Employees also want and need to be appreciated and acknowledged for the times they went above and beyond. And this is why we built Public Praise in Zugata. Public Praise gives employees the opportunity to acknowledge their peers for their extraordinary actions. It builds a culture where employees feel valued and appreciated for their work. Let’s look at why praise is another form of motivation to build high-performing culture.
Why praise your peers?
It turns out that many employees feel underappreciated in the workplace—and many don’t even know that their employer offers any sort of recognition program. Josh Bersin found that only 58% of employees knew that their company had an employee recognition program.

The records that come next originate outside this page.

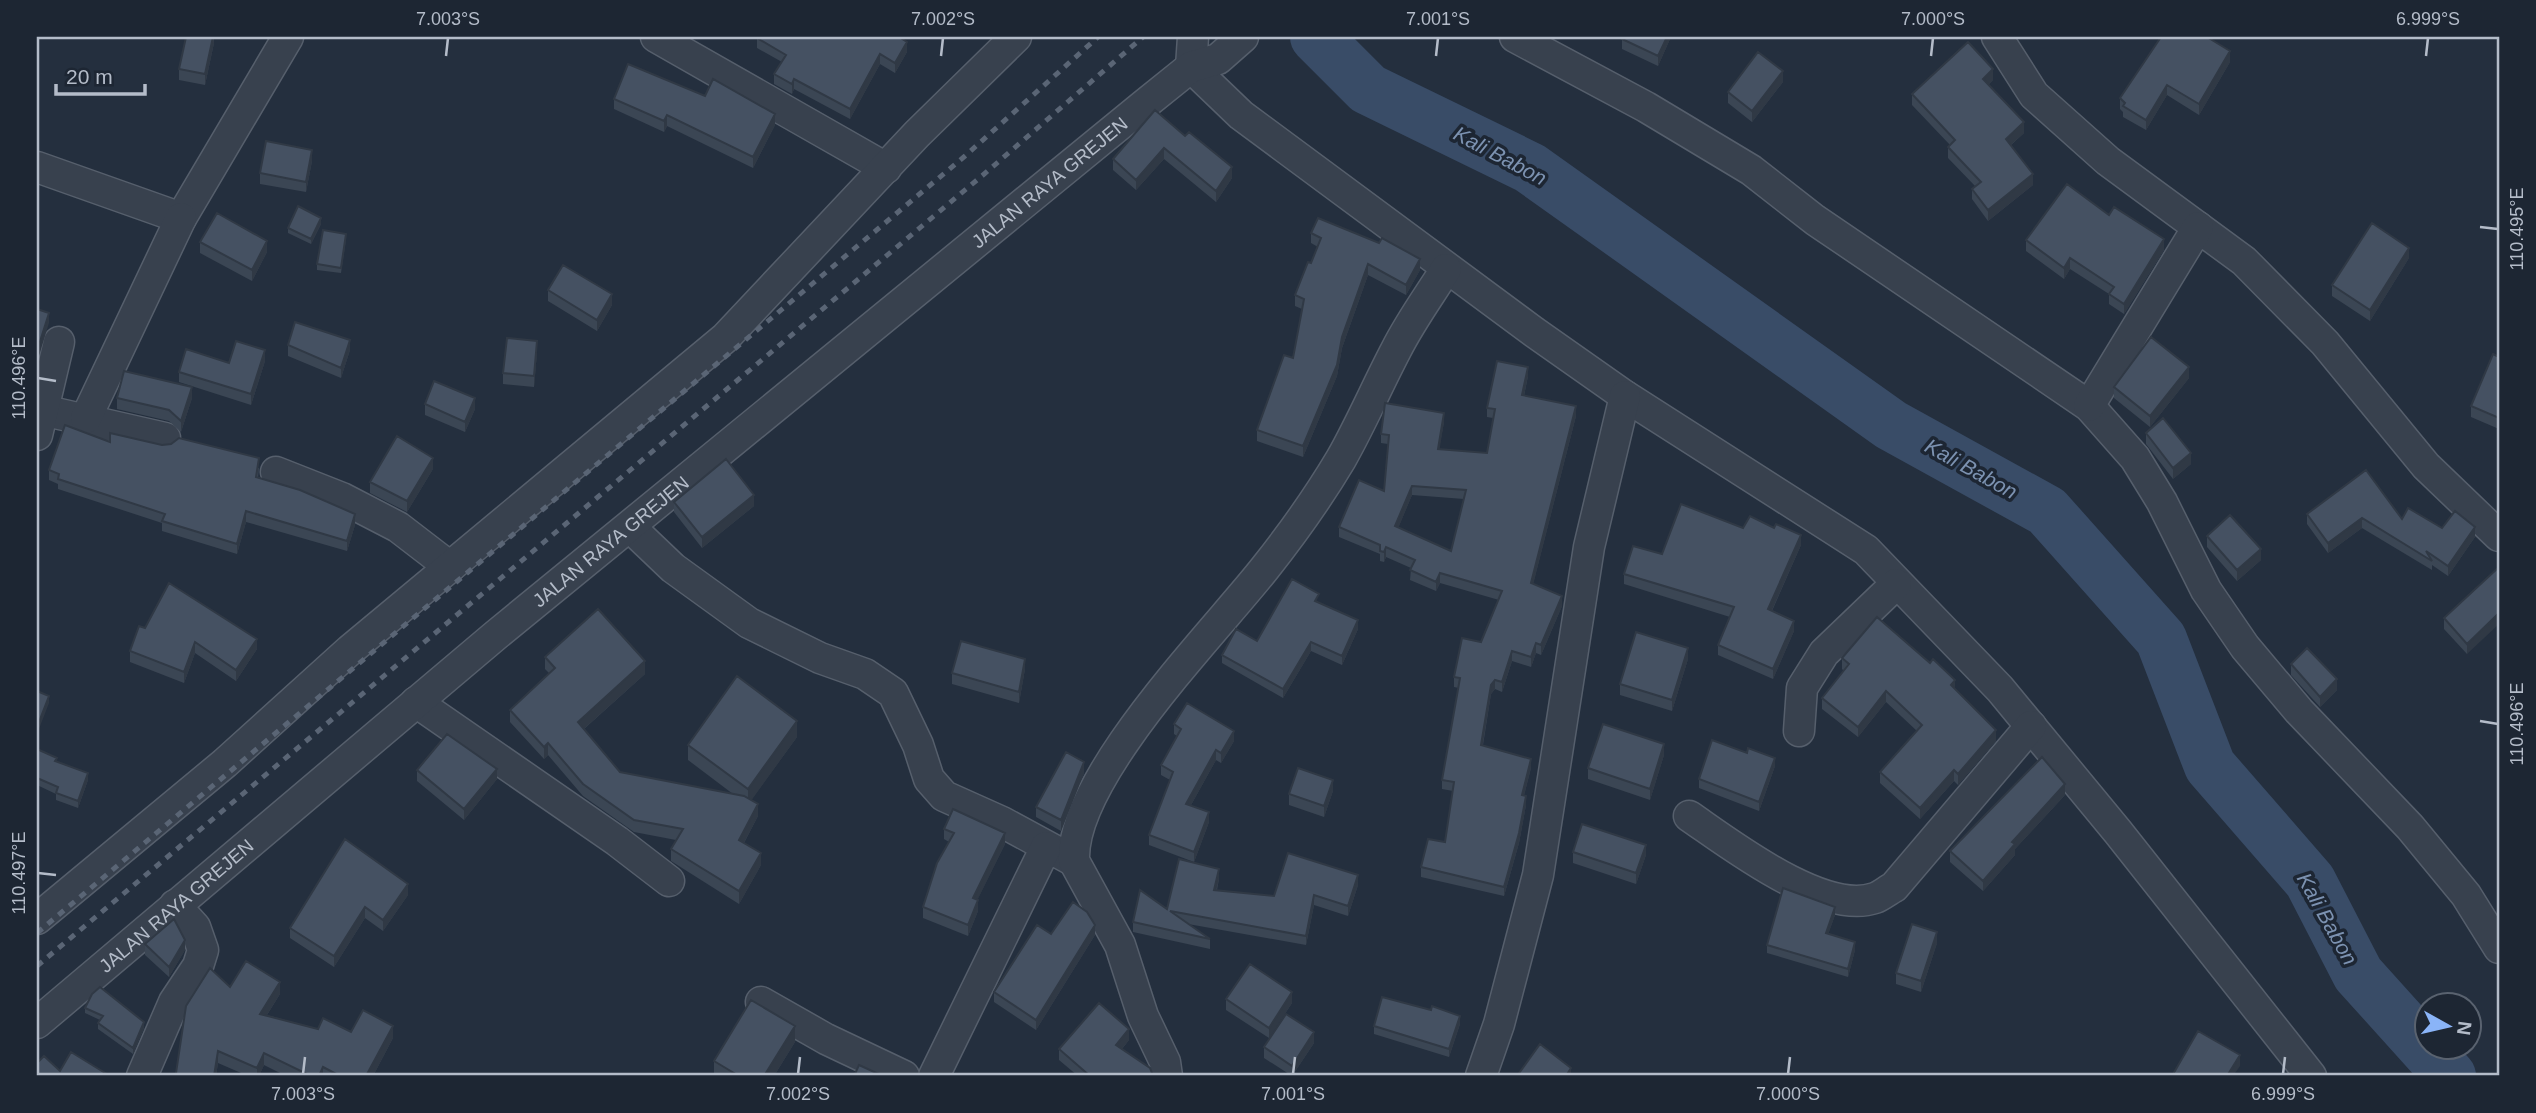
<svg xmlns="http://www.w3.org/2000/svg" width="2536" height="1113" viewBox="0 0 2536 1113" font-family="Helvetica,sans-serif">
<rect width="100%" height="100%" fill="#242f3e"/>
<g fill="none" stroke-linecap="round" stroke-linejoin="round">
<!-- river -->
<path stroke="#394c67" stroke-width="52" d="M1316 37 1368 89 1530 168 1891 425 2047 511 2161 639 2210 766 2310 881 2358 974 2450 1076"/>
<!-- street casing -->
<g stroke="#565f6c" stroke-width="33">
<g id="street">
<path d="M656 37 886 168"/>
<path d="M1515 37 1646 107 1751 170 1815 220 2089 406 2135 458 2162 502 2206 590 2245 647 2299 711 2410 827 2466 895 2499 948"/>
<path d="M1997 37 2034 95 2108 161 2244 261 2325 343 2426 466 2499 536"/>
<path d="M1191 67 1241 115 1534 332 1625 396 1866 550 2000 689 2118 832 2311 1076"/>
<path d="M1191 67 1193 37"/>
<path d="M37 167 181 218 288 37"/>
<path d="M2089 406 2198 227"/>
<path d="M42 410 165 438"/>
<path d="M86 418 181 218"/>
<path d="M37 435 59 342"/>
<path d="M276 472 342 498 398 527 450 567"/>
<path d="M630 527 673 568 749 623 820 658 865 674 893 693 918 745 929 779 944 796 1002 822 1074 861"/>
<path d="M416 702 617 841 669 881"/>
<path d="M1799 731 1802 688 1824 653 1896 584"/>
<path d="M1689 816C1730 844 1823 916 1875 898 1881 896 1888 890 1894 887L2031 726"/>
<path d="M37 919 225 763 350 650 725 338 917 134 1016 37"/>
<path d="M761 1002 826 1039 904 1076"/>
<path id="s1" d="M37 1023 496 635 1145 104 1191 67 1218 59 1243 37"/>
<path d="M142 1076 174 1002 198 966 203 950 195 927 175 905"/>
<path d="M934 1076 1046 847"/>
<path d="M1167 1076 1165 1062 1143 1016 1120 945 1074 861C1070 778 1214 633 1265 568 1292 534 1319 496 1341 459 1361 424 1377 386 1396 350 1410 322 1429 296 1446 269"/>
<path d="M1481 1076 1499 1024 1538 875 1589 547 1625 396"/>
</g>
</g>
<!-- street -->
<use href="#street" stroke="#38414e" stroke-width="30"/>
<!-- rail -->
<path stroke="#5a6575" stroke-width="5" stroke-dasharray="7 7" stroke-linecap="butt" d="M37 933 965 156 1098 37
M37 966 983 175 1143 37"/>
</g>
<!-- wall -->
<path fill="#3b4654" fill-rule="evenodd" d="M214 37V43L205 85 179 80V69Z
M1670 37V39L1658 66 1622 49V39Z
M757 38 907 52 895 73 880 64 850 119 794 89 792 94 774 84V74L782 62 757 48Z
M2230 62 2199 115 2167 95 2146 130 2123 117V112L2120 109V98Z
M1993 80 1988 85 2024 133 2011 145 2033 185 1988 221 1972 199V189L1975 186 1948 158V147L1950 145 1912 105V94Z
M1783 82 1752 122 1728 103V92Z
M705 96 775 125 753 168 667 126 664 132 614 109V99Z
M1185 136 1232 178 1216 202 1164 159 1136 190 1113 170V159Z
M312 161 306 192 260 184V173Z
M2109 215 2164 250 2124 314 2109 304V294L2070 269 2064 279 2026 251V240Z
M321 224 311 244 288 233V228Z
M1311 233 1420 270 1406 295 1368 275 1342 348 1337 376 1303 457 1257 441V430L1293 358 1302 309 1295 306V295L1318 247 1311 243Z
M346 239 341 273 317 270V264Z
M200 242 267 252 252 281 200 253Z
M2409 258 2370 321 2332 296V285Z
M548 290 612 305 597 331 548 301Z
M288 345 350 350 341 378 288 356Z
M537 352 534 387 503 384V373Z
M2499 357V429L2471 417V406Z
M265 361 251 405 179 382V372L229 363Z
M1528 376 1524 396 1576 416 1533 584 1562 606 1541 655 1536 653 1531 667 1512 661 1502 692 1495 689 1491 694 1483 745 1531 768 1524 795 1526 805 1519 843 1504 896 1421 877V867L1445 842 1453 791 1442 789V780L1459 688 1454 687V677L1481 642 1499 600 1440 583 1436 591 1410 580 1411 568 1386 557 1384 562 1380 561V554L1339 537V527L1384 491 1388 444 1381 443V434L1444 422 1439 449 1487 453 1493 418 1487 417V408ZM1412 495 1464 499 1451 551 1398 528Z
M2189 378 2150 427 2114 398V387Z
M117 398H192L181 432 169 421 117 409Z
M425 404 475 409 465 432 425 415Z
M2146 433 2191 464 2173 479 2146 444Z
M110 442 259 468 258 478 355 525 347 551 246 522 237 554 162 531V523L58 489V484L49 480V470Z
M433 469 407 512 370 493V482Z
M674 502 754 506 702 548 674 512Z
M2307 514 2402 519 2475 537 2448 576 2432 565V570L2362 528 2328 553 2307 524Z
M1743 528 1801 545 1772 611 1794 631 1773 679 1718 655V645L1730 617 1624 584V574Z
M2207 536 2261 560 2237 581 2207 547Z
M2499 567 2467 654 2444 629V618Z
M1319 603 1358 629 1342 665 1311 651 1283 698 1222 663V655L1257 641Z
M145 628 257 649 236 681 195 653 184 683 130 662V651Z
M545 657 645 674 584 729 620 772 733 794 688 760V745L797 737 751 800 758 816 744 843 761 865 739 904 671 861V849L676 840 634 832 583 796 548 755 544 759 510 722V710L549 673 545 669Z
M1842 658 1955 689 1996 741 1958 785 1954 781 1920 819 1880 783V772L1917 731 1886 702 1858 737 1822 709V698L1844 671 1842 669Z
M1688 659 1672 711 1620 695V684Z
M2291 664 2337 690 2320 707 2291 675Z
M1025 669 1019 703 952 684V673Z
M1174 724 1234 741 1221 763 1216 760 1191 805 1209 822 1194 862 1149 845V835L1170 780 1161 775V765L1177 736 1174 734Z
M37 749 88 780 78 808 56 800V794L37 785Z
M1664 755 1650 800 1588 779V768Z
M1775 766 1759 811 1699 788V779Z
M417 770 497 779 464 820 417 781Z
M1084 773 1061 831 1036 817V807Z
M1333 791 1324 817 1289 805V794Z
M2065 795 2015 849V855L1983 891 1950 862V851Z
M944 829 1005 844 977 900 978 911 968 936 923 918V907L949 842 944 839Z
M1573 852 1646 855 1636 884 1573 863Z
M1219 879 1217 890 1274 896 1358 885 1348 916 1314 905 1306 945 1188 924 1210 939V949L1133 932V922L1167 909Z
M408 895 383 931 365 918 334 967 290 938V928Z
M1835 915 1828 934 1855 950 1848 977 1767 953V945Z
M1051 934 1095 935 1036 1030 994 1002V992Z
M1937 943 1921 992 1896 984V973Z
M145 944 185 950 169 977 145 955Z
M230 987 280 994 267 1015 318 1029 351 1032 393 1038 373 1076H286L264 1065 259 1076H248L218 1063 216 1076H176V1073Z
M1226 999 1292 1003 1269 1038 1226 1010Z
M85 1008 144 1028 133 1054 98 1029V1023L100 1020 85 1013Z
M1460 1024 1449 1057 1374 1034V1026Z
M1129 1040 1122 1049 1153 1076H1078L1059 1060V1049Z
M795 1042 774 1076H714V1061Z
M1314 1043 1292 1076 1264 1058V1047Z"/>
<!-- shaded-wall -->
<path fill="#303945" d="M213 37 214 43 205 85V74Z
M1667 37H1670V39L1658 66V56Z
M907 42V52L895 73V63Z
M2230 51V62L2199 115V104Z
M880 54V64L850 119V109Z
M1993 69V80L1983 90V79Z
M1783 71V82L1752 122V111Z
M794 79V89L792 94V84Z
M2167 85V95L2146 130V120Z
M775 114V125L753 168V157Z
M667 115V126L664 132V121Z
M2024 122V133L2006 149V139Z
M1164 148V159L1136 190V180Z
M312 150V161L306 192V182Z
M1232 167V178L1216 202V191Z
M2033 174V185L1988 221V210Z
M321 218V224L311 244V239Z
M2164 239V250L2124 314V304Z
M267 241V252L252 281V270Z
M2409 248V258L2370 321V310Z
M2070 258V269L2064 279V268Z
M1420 259V270L1406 295V285Z
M1368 264V275L1342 348 1337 376 1303 457V446Z
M612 294V305L597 331V320Z
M49 313V323L37 362V351Z
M350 340V350L341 378V368Z
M537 341V352L534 387V376Z
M265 350V361L251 405V394Z
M1528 367V376L1522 405V395Z
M2189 367V378L2150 427V416Z
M192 387V398L181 432V421Z
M475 398V409L465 432V422Z
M1576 406V416L1531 593V583Z
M1444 413V422L1438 459V449Z
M2191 453V464L2173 479V468Z
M433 458V469L407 512V501Z
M1412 486V495L1395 536V526Z
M754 495V506L702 548V537Z
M246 511V522L237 554V544Z
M355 514V525L347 551V541Z
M2362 518V528L2328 553V543Z
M2475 527V537L2448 576V566Z
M1801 535V545L1768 619V609Z
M1386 547V557L1384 562V552Z
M2261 549V560L2237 581V570Z
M1440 573V583L1436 591V582Z
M1562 596V606L1541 655V645Z
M2499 613V624L2467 654V644Z
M1358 620V629L1342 665V656Z
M1794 621V631L1773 679V669Z
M257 639V649L236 681V670Z
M195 642V653L184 683V672Z
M1311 642V651L1283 698V689Z
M1536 643V653L1531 667V657Z
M1688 648V659L1672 711V700Z
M1512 651V661L1502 692V682Z
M1025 659V669L1019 703V692Z
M645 661V674L578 734V722Z
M2337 679V690L2320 707V697Z
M1495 680V689L1491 694 1481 754V745L1491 685Z
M1955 680V691L1951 685Z
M1886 691V702L1858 737V727Z
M49 696V703L37 734V727Z
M797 721V737L748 805V789Z
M1996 730V741L1958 785V774Z
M1234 731V741L1221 763V753Z
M548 743V755L544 759V747Z
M1664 744V755L1650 800V789Z
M1216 750V760L1186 814V804Z
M1775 758V766L1759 811V802Z
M1531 759V768L1522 804V795Z
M1084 762V773L1061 831V820Z
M497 769V779L464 820V809Z
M1954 770V781L1920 819V808Z
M88 773V780L78 808V801Z
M1333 780V791L1324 817V806Z
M2065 784V795L2015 849V855L1983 891V881L2012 842Z
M1526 796V805L1519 843 1504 896V887Z
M758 804V816L739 852V840Z
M1209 812V822L1194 862V852Z
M1005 833V844L973 909V898Z
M1646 845V855L1636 884V873Z
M761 853V865L739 904V891Z
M1219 869V879L1214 899V890Z
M1358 875V885L1348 916V906Z
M408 884V895L383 931V920Z
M1314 895V905L1306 945V936Z
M978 900V911L968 936V925Z
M365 907V918L334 967V956Z
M1835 907V915L1826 941V933Z
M1095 925V935L1036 1030V1020Z
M1937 932V943L1921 992V981Z
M185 940V950L169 977V967Z
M1855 942V950L1848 977V969Z
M280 982V994L260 1026V1014Z
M1292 992V1003L1269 1038V1028Z
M1460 1016V1024L1449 1057V1049Z
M144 1022V1028L133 1054V1048Z
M393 1026V1038L373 1076H366Z
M795 1026V1042L774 1076H764Z
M1129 1029V1040L1116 1056V1045Z
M1314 1032V1043L1292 1076V1066Z
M218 1051V1063L216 1076H214Z
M264 1053V1065L259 1076H257V1068Z
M2240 1055V1066L2233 1076H2227Z
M323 1067V1076H319Z
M1571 1068V1076H1566Z"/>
<!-- building -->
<path fill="#455162" stroke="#303945" stroke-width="2" fill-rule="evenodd" d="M186 37H213L205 74 179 69Z
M758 37H899L907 42 895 63 880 54 850 109 794 79 792 84 774 74 786 55 757 38Z
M1623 37H1667L1658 56 1622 39Z
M2161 37H2207L2230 51 2199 104 2167 85 2146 120 2123 106 2125 103 2120 98Z
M1968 42 1993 69 1983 79 2024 122 2006 139 2033 174 1988 210 1972 189 1981 182 1948 147 1955 140 1912 94Z
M1758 52 1783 71 1752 111 1728 92Z
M628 64 705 96 713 79 775 114 753 157 667 115 664 121 614 99Z
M1155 110 1185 136 1189 132 1232 167 1216 191 1164 148 1136 180 1113 159Z
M266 141 312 150 306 182 260 173Z
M2067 184 2109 215 2114 207 2164 239 2124 304 2109 294 2114 287 2070 258 2064 268 2026 240Z
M298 206 321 218 311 239 288 228Z
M217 213 267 241 252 270 200 242Z
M1318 218 1379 243 1382 238 1420 259 1406 285 1368 264 1342 337 1337 365 1303 446 1257 430 1284 355 1293 358 1304 299 1295 295 1308 262 1311 263 1321 238 1311 233Z
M2372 223 2409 248 2370 310 2332 285Z
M323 230 346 234 341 268 317 264Z
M563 265 612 294 597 320 548 290Z
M37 309 49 313 37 351Z
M295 322 350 340 341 368 288 345Z
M2151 337 2189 367 2150 416 2114 387Z
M507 338 537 341 534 376 503 373Z
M236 341 265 350 251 394 179 372 186 349 229 363Z
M2493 354 2499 357V418L2471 406Z
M1497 361 1528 367 1522 395 1576 406 1531 583 1562 596 1541 645 1536 643 1531 657 1512 651 1502 682 1495 680 1491 685 1481 745 1531 759 1522 795 1526 796 1519 833 1504 887 1421 867 1428 839 1445 842 1454 782 1442 780 1460 678 1454 677 1462 638 1481 642 1502 591 1440 573 1436 582 1410 570 1415 560 1386 547 1384 552 1380 551V545L1339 527 1359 480 1384 491 1389 435 1381 434 1385 403 1444 413 1438 449 1487 453 1495 409 1487 408ZM1412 486 1466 490 1451 551 1395 526Z
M124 371 192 387 181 421 169 410 117 398Z
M434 381 475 398 465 422 425 404Z
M2163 418 2191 453 2173 468 2146 433Z
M65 425 110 442V433L162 445 171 444 179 438 259 458 256 477 300 490 355 514 347 541 246 511 237 544 162 521 165 514 58 479 59 474 49 470Z
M397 436 433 458 407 501 370 482Z
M726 459 754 495 702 537 674 502Z
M2366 470 2402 519 2408 508 2442 528 2455 511 2475 527 2448 566 2426 551 2432 561 2362 518 2328 543 2307 514Z
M1681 504 1743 528 1750 516 1774 528 1776 524 1801 535 1768 609 1794 621 1773 669 1718 645 1734 607 1624 574 1633 546 1662 554Z
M2230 515 2261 549 2237 570 2207 536Z
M2499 567V613L2467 644 2444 618Z
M1292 579 1319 594 1315 601 1358 620 1342 656 1311 642 1283 689 1222 655 1236 629 1257 641Z
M169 583 257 639 236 670 195 642 184 672 130 651 139 626 145 628Z
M598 609 645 661 578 722 620 772 744 796 758 804 739 840 761 853 739 891 671 849 683 829 634 820 583 784 548 743 544 747 510 710 555 668 545 657Z
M1877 617 1930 663 1933 659 1955 680 1951 685 1996 730 1958 774 1954 770 1920 808 1880 772 1922 725 1886 691 1858 727 1822 698 1849 664 1842 658Z
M1636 632 1688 648 1672 700 1620 684Z
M961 641 1025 659 1019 692 952 673Z
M2307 648 2337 679 2320 697 2291 664Z
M737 676 797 721 748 789 688 745Z
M37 691 49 696 37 727Z
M1187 703 1234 731 1221 753 1216 750 1186 804 1209 812 1194 852 1149 835 1173 772 1161 765 1181 729 1174 724Z
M1603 724 1664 744 1650 789 1588 768Z
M447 734 497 769 464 809 417 770Z
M1712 740 1747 753 1748 748 1775 758 1759 802 1699 779Z
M37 749 57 758 55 761 88 773 78 801 56 793 58 787 37 778Z
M1066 752 1084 762 1061 820 1036 807Z
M2042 757 2065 784 2012 842 2015 844 1983 881 1950 851Z
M1298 768 1333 780 1324 806 1289 794Z
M953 809 1005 833 973 898 978 900 968 925 923 907 937 863 954 833 944 829Z
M1582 824 1646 845 1636 873 1573 852Z
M345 839 408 884 383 920 365 907 334 956 290 928Z
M1288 853 1358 875 1348 906 1314 895 1306 936 1170 911 1210 939 1133 922 1140 890 1167 909 1179 859 1219 869 1214 890 1274 896Z
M1783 888 1835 907 1826 933 1855 942 1848 969 1767 945Z
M1073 902 1087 912 1095 925 1036 1020 994 992 1037 925 1051 934Z
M174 919 185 940 169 967 145 944Z
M1912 924 1937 932 1921 981 1896 973Z
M246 961 280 982 260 1014 318 1029 323 1018 351 1032 363 1010 393 1026 366 1076H340L323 1067 319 1076H311L264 1053 257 1068 218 1051 214 1076H181L176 1073 186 1006 210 968 230 987Z
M1250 964 1292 992 1269 1028 1226 999Z
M100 987 144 1022 133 1048 98 1023 103 1016 85 1008 92 994Z
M1382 997 1431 1010 1432 1006 1460 1016 1449 1049 1374 1026Z
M751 1000 795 1026 764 1076H739L714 1061Z
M1099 1003 1129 1029 1116 1045 1150 1068 1153 1076H1090L1059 1049Z
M1286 1014 1314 1032 1292 1066 1264 1047Z
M2198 1031 2240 1055 2227 1076H2172Z
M1540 1044 1571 1068 1566 1076H1517Z
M71 1052 110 1076H37V1063L44 1056 60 1071Z
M859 1065 883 1076H854Z"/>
<!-- ticks -->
<path fill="none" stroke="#b4bcc9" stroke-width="2.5" d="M446 56 448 38M941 56 943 38M1436 56 1438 38M1931 56 1933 38M2426 56 2428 38M2480 227 2498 229M38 378 56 381M2480 721 2498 724M38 873 56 875M303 1074 305 1057M798 1074 800 1057M1293 1074 1295 1057M1788 1074 1790 1057M2283 1074 2285 1057"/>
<g text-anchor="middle" stroke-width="7" stroke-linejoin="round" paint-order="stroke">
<!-- street labels -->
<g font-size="19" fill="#b4bcc9" stroke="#1d2633">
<text dy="7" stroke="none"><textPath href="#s1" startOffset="1316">JALAN RAYA GREJEN</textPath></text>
<text dy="7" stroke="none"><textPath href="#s1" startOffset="749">JALAN RAYA GREJEN</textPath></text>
<text dy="7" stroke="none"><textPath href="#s1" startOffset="182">JALAN RAYA GREJEN</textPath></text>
</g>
<!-- water labels -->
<g font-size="21" font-style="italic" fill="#7c92b1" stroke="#1d2633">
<text transform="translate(1500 156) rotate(28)" y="7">Kali Babon</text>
<text transform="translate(1971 469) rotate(29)" y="7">Kali Babon</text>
<text transform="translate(2327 919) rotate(61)" y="7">Kali Babon</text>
</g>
</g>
<!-- border -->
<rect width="2536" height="1113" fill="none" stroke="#1d2633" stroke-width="77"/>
<!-- north arrow -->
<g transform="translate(2448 1026) rotate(98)"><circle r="33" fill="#1d2633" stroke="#59626f" stroke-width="2"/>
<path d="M0-5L12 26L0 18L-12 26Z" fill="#8ab4f8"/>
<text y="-10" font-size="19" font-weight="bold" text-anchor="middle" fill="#b4bcc9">N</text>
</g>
<!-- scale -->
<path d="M56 84v10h89v-10" fill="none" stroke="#b4bcc9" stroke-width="3.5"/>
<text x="66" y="84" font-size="21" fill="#b4bcc9" stroke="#1d2633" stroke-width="5" paint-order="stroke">20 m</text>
<rect x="38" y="38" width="2460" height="1036" fill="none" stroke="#b4bcc9" stroke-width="2.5"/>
<g font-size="18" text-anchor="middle" fill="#b4bcc9">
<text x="448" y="25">7.003°S</text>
<text x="943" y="25">7.002°S</text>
<text x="1438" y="25">7.001°S</text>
<text x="1933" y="25">7.000°S</text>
<text x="2428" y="25">6.999°S</text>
<text transform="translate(2517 229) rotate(-90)" y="6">110.495°E</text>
<text transform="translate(19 378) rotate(-90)" y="6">110.496°E</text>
<text transform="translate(2517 724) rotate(-90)" y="6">110.496°E</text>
<text transform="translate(19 873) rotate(-90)" y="6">110.497°E</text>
<text x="303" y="1100">7.003°S</text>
<text x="798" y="1100">7.002°S</text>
<text x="1293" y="1100">7.001°S</text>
<text x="1788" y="1100">7.000°S</text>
<text x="2283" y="1100">6.999°S</text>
</g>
</svg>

Low recognition and lack of awareness of existing ways to share recognition can have disastrous effects on retention. Gallup reported that only one out of three American workers had received recognition or praise in the past week. And, according to Gallup, employees who feel insufficiently recognized are twice as likely to say they'll quit in the next year.
But on the other hand, when companies build a “recognition-rich culture,” they enjoy 31% lower turnover rates according to Bersin’s research.
A few ways to start a culture of praise:
- Remember the Golden Rule
Most of us like being appreciated for our hard work. So think about the times when you’ve put in extra effort and how you would’ve liked to be recognized for it. Chances are, your coworkers would be happy to be praised for the same types of things!
- Block a few moments out of your day to share some praise
Praise doesn’t have to be a big deal. Schedule 5 or 10 minutes at the beginning or end of your day to thank someone who went above and beyond. Or, even better, simply draft your public praise directly from your email (check out this post to learn exactly how). This habit will help make sure your praise is always timely and make it a lot easier for coworkers to repeat in the future!
- Focus on the value added to the team or your organization
Ultimately, praise is another form of meaningful feedback to drive development. Rather than simply being a pat on the back, it should inspire not only the receiver but others in the company to reinforce laudable behaviors. Let others know that just because you’re the one giving the praise, you’re not the only one who’ll benefit from it. So like with any good feedback, think about how you word praise in a way that makes it clear what actions were beneficial and impactful. If you can, give specific examples of how you see their actions impacting others and the business.
And that’s it! You now know why praise is so powerful and have a few ideas of how to start publicly praising your peers. Give it a try and let us know how it goes!